• **WHAT NEEDS TO BE DONE**
Search the data for the string "Esta" and copy each line where it turns up.

• **EXERCISE MATERIALS**
■ ■ ■ ■ ■

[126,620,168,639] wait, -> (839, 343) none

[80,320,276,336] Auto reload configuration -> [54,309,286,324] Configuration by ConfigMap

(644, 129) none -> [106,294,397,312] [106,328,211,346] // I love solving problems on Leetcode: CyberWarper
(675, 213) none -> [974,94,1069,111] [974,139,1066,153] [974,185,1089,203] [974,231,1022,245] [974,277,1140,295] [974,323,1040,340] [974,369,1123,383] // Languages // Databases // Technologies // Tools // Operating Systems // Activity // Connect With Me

■ ■ ■ ■ ■

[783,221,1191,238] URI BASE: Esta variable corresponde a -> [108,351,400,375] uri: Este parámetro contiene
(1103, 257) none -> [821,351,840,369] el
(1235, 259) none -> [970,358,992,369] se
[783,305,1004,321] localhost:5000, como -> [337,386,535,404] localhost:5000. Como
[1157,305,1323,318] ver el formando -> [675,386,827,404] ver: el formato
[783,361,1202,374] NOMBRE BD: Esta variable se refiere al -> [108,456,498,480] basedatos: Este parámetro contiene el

■ ■ ■ ■ ■

• **SOLUTION FOR THIS EXERCISE**
[783,221,1191,238] URI BASE: Esta variable corresponde a -> [108,351,400,375] uri: Este parámetro contiene
[783,361,1202,374] NOMBRE BD: Esta variable se refiere al -> [108,456,498,480] basedatos: Este parámetro contiene el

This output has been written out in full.